85 Epping Road, Macquarie Park

In the month of January 2017, one of the buildings from the Buildings Alive program which showed outstanding results was 85 Epping Road in Macquarie Park. Rather than its electricity results, in this month’s article we look at the savings made by rapid identification and remediation of one of the most insidious problems facing building operators and managers: water leaks.

Water leaks are generally difficult to detect, slowly and silently pouring both a limited environmental resource and significant sums of money down the drain. Due to the number of mechanical devices in the average commercial building’s plumbing system, water is rarely comprehensively metered, and leaks can sometimes go unnoticed until the building manager sees a significantly higher bill at the end of the month (or quarter).

Building of the Month January 2017

Building Bio

  • Two office towers
  • NLA: 31,175m²
  • Floors: 7 tenancy floors in each tower
  • Built: 2005
  • Location: Macquarie Park, Sydney, NSW
  • Owner: Goodman
  • Commenced with Buildings Alive’s REF Service: 29 August 2014 (for electricity) and 17 November 2015 (for water)

The Problem and Its Solution

With the help of Buildings Alive through our daily water consumption monitoring and analysis service, the Facilities Management team at 85 Epping Road, Macquarie Park quickly identified a significant leak that would have otherwise gone unnoticed.

1 (below). A daily REF water message showing normal consumption before the leak. The consumption for that day (blue line) closely matches the expected profile (green line – expected water usage for that building under similar weather conditions).

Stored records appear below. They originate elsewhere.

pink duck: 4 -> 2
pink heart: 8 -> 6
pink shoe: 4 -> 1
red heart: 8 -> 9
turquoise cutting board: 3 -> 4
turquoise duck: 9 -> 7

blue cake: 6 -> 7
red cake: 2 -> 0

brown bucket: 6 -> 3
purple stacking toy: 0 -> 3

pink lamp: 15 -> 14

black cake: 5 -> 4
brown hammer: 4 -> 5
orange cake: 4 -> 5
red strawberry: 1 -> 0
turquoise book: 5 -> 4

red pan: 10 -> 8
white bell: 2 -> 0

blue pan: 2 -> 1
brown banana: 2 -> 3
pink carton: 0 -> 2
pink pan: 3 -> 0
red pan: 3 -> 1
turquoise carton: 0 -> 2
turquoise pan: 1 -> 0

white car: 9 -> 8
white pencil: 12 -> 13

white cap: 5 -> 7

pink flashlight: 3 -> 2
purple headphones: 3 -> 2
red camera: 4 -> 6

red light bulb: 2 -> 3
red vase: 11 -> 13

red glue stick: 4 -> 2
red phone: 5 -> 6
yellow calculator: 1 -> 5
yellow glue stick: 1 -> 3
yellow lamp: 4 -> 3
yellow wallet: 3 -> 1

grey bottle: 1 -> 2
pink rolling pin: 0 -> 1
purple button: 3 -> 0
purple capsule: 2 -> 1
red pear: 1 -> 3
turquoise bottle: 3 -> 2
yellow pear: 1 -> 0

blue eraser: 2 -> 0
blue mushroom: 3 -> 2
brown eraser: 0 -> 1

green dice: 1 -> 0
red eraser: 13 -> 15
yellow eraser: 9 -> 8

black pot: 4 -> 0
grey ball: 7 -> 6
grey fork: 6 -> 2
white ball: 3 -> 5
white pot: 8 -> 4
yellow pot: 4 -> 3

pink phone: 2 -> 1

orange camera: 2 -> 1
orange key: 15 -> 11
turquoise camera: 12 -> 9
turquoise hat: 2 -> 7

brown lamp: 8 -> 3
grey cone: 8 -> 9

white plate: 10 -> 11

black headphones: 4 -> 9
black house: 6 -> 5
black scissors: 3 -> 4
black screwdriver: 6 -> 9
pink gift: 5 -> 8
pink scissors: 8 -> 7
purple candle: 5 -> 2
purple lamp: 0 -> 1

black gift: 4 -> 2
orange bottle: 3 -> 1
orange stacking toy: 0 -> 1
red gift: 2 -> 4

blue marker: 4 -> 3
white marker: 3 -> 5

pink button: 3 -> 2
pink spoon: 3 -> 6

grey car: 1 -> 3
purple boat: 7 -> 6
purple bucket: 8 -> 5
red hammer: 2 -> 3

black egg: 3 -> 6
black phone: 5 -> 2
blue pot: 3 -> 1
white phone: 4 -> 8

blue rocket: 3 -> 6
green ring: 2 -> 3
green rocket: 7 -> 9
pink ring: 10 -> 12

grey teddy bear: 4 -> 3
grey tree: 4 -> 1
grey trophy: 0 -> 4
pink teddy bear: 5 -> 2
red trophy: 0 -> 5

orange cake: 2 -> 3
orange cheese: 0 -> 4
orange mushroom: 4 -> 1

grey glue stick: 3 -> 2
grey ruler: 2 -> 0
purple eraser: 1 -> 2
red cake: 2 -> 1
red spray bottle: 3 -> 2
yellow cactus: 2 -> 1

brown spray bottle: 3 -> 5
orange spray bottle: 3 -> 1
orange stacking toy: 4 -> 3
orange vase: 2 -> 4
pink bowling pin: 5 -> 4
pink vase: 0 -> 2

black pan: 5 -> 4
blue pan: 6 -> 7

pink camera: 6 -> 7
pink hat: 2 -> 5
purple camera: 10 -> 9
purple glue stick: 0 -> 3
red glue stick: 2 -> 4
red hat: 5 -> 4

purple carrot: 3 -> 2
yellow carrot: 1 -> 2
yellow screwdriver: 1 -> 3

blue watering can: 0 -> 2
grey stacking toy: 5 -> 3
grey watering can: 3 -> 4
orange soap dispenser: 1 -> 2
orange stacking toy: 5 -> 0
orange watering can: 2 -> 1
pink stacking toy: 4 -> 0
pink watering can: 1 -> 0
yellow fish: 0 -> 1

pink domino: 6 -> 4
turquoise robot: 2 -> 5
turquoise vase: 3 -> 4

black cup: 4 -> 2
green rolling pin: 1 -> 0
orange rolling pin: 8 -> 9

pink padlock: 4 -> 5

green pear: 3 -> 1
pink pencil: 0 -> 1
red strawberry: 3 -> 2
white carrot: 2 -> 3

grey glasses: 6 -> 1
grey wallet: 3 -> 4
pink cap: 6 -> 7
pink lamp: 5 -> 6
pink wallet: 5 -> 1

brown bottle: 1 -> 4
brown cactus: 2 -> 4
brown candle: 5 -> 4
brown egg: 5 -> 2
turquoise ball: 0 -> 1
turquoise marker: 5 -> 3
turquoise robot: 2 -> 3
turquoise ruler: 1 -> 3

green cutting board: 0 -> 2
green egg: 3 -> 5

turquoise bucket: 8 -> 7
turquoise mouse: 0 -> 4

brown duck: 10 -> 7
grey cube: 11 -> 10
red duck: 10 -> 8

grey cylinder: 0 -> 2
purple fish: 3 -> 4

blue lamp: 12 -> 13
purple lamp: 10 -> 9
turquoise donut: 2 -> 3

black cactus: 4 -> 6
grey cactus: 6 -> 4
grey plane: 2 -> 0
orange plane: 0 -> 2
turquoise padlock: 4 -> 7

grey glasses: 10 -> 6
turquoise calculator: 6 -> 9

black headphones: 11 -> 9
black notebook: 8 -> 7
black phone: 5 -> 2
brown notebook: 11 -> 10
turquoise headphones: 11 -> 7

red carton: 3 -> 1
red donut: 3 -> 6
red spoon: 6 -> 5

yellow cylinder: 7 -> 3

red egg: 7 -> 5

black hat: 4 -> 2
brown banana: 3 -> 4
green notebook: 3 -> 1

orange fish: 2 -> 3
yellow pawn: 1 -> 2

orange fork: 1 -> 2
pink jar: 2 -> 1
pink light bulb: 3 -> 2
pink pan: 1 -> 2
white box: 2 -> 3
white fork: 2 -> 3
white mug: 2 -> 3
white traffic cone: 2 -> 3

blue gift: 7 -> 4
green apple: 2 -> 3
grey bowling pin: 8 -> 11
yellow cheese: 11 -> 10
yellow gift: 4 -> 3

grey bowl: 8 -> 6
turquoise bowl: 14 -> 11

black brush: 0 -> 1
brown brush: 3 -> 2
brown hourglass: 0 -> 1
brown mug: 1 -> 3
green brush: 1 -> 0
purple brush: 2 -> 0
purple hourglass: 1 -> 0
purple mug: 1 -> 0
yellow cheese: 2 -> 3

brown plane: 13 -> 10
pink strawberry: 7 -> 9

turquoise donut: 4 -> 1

2 (below). The daily REF water message on the day of the leak. The message immediately showed the dramatic increase in water consumption against the weather adjusted comparison. Once alerted, the Facilities Management team immediately investigated, and identified a stuck ball valve in the cooling tower as the root cause. This was fixed within a couple of hours by the contractors, SAS water.

with leak

3 (below). The daily message after the leak. You can see the consumption return to the normal profile as the leak is resolved.  The daily REF water message allowed the rapid feedback necessary to identify, treat, and confirm resolution of this leak.

after leak

Potential medium term impacts on water consumption and costs

If the water leak in this case was left unnoticed until the end of the billing period, it would have resulted in the consumption of a significant amount of additional water as shown below, and incurred an additional charge of approximately $20,400 for each 30-day period (for extra water usage of around 8,500 kL). Further, the building’s NABERS water rating would be adversely affected, perhaps as much as dropping a single star if left running for an entire 2 or 3 billing cycles.


Long term benefits from building water performance monitoring

Daily monitoring of building water consumption through a service such as Buildings Alive’s REF assists building managers and operators:

  • Identify inefficiencies and opportunities to save water and associated costs.
  • Recognize where the building is using water and to easily identify patterns and changes.
  • Set meaningful water efficiency goals and performance indicators.
  • Communicate water conservation messages and outcomes to tenants.
  • Plan regular and preventive maintenance schedules.
  • Contribute to broader environmental impact reduction plans at an organisational level.